Un account "pro-jihad" - Non sorprende quindi che dal suo profilo, che conta 176 follower, risulti che Abu Izzadeen seguisse circa 22 account, tutti legati in qualche modo all'integralismo islamico o alla guerra in corso in Siria e Iraq. Le immagini di profilo degli account mostrano infatti bandiere dell'Isis, combattenti armati e "martiri" della guerra santa.
D'altra parte, le idee del 44enne non sono un mistero, dato che in passato era finito in carcere per aver raccolto fondi per organizzazioni terroristiche. Secondo i media inglesi avrebbe inoltre tentato nel 2012 di raggiungere la Siria per combattere al fianco degli jihadisti.
Abu Izzadeen risulta iscritto su Twitter dal 2012 e proprio tra la sua comparsa online e il 2014 si registrerebbe i maggiori contatti sul social network: la maggior parte degli account seguiti dall'uomo risultano infatti non più attivi da fine 2014, anno in cui lo Stato Islamico diventa una forza preponderante nella guerra civile siriana e anno nel quale, probabilmente, le modalità di proselitismo degli integralisti si fanno più "raffinate" e schermate.

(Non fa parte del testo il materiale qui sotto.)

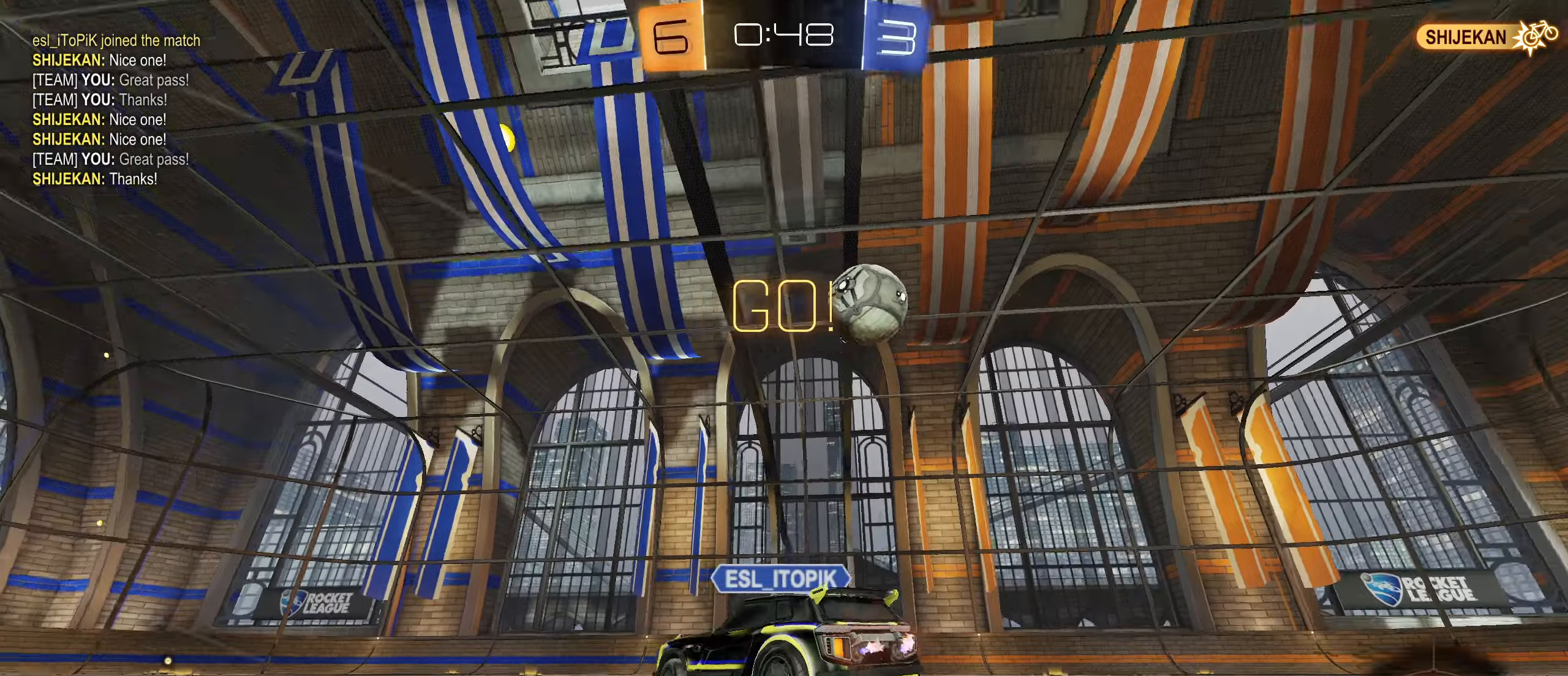
{"buttons": ["R2"], "left_stick": "right", "right_stick": "center", "events": [[50, "L1", "down"], [50, "right_stick", "down-left"], [134, "L1", "up"], [417, "right_stick", "center"]]}
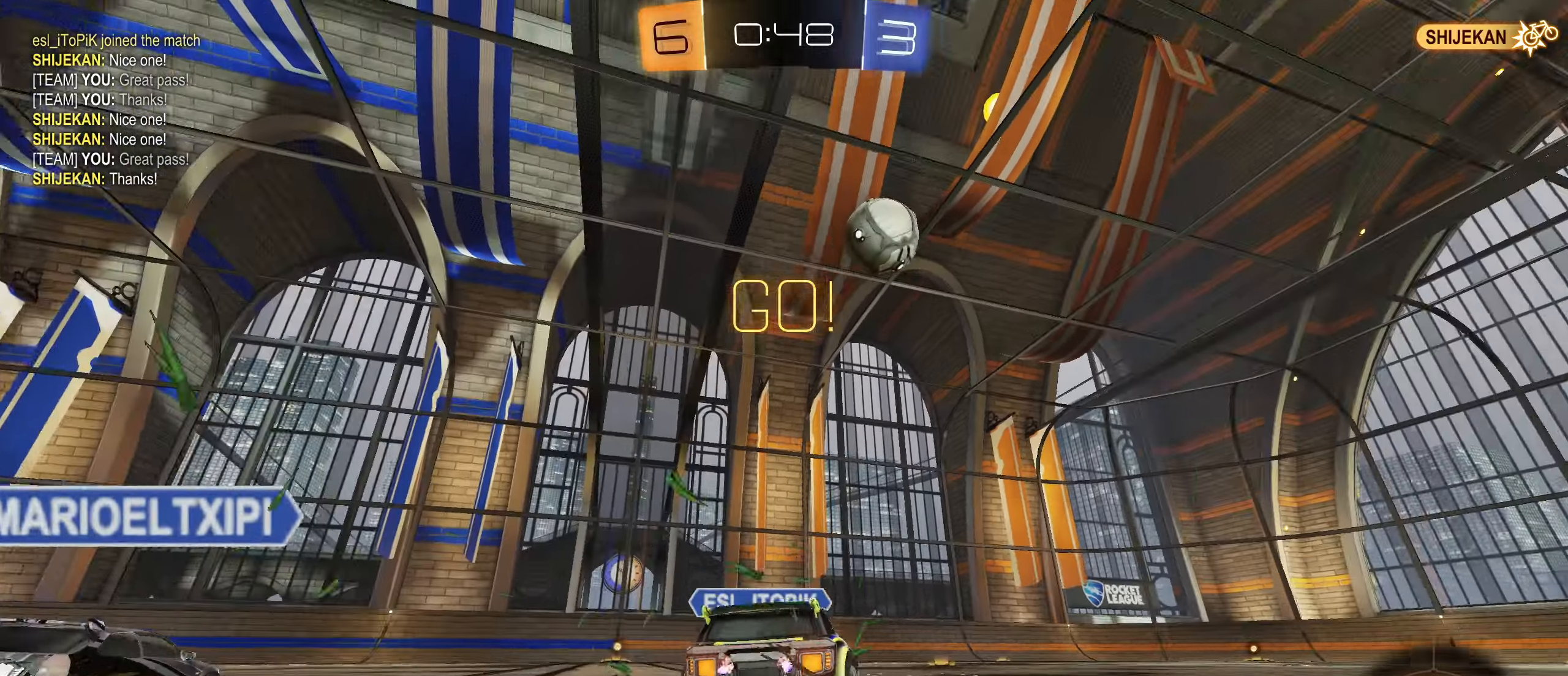
{"buttons": ["CROSS", "CIRCLE", "R1"], "left_stick": "up-right", "right_stick": "center", "events": [[117, "CIRCLE", "down"], [134, "left_stick", "center"], [150, "R2", "up"], [300, "CROSS", "down"], [300, "R1", "down"], [367, "CROSS", "up"], [367, "left_stick", "up-right"], [434, "CROSS", "down"]]}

D'altra parte se l'avvocato di Abu ha smentito che possa essere lui l'attentatore perché si troverebbe tutt'ora in carcere, le sue frequentazioni online dimostrano comunque che c'è una rete dietro queste figure radicalizzate che nel web trovano linfa e - nei casi estremi, come dimostrano le indagini sull'attacco a Westminster che portano a siti web e chat - addirittura "istruzioni per l'uso" nel confezionare attentati.